> _Assigned task_
Every line with the string "pixel" must be copied from the entries below.

(Extracted data entries)
#####

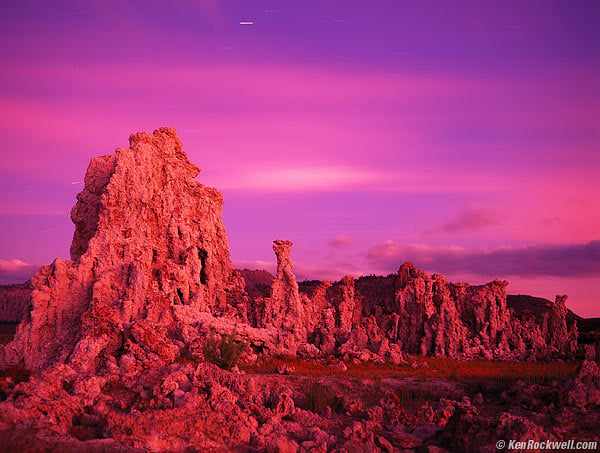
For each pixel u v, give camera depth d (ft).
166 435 96.27
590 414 107.24
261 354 179.93
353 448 100.63
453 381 155.84
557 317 243.40
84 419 101.76
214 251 205.98
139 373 122.42
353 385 146.61
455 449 101.81
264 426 104.47
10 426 95.40
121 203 180.04
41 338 162.81
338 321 218.18
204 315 181.06
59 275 166.91
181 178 202.28
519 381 137.08
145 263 179.42
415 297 223.30
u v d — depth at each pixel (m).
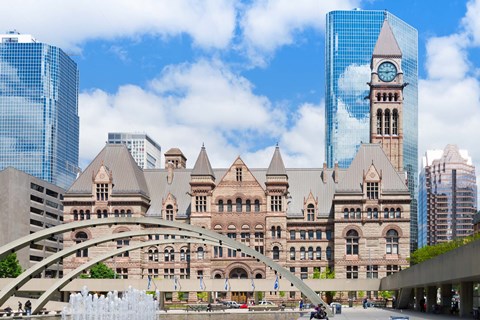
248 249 79.69
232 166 154.62
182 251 155.62
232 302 140.62
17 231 177.75
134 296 86.50
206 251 151.38
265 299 150.88
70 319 80.00
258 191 153.62
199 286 122.31
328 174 163.75
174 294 152.62
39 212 192.88
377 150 156.25
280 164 154.25
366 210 150.62
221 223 153.12
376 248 149.62
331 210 156.88
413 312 97.38
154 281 122.06
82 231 152.25
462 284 75.69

#####

> _Answer area_
For each pixel u v, give camera depth d (ft).
u v d — depth at each pixel (m).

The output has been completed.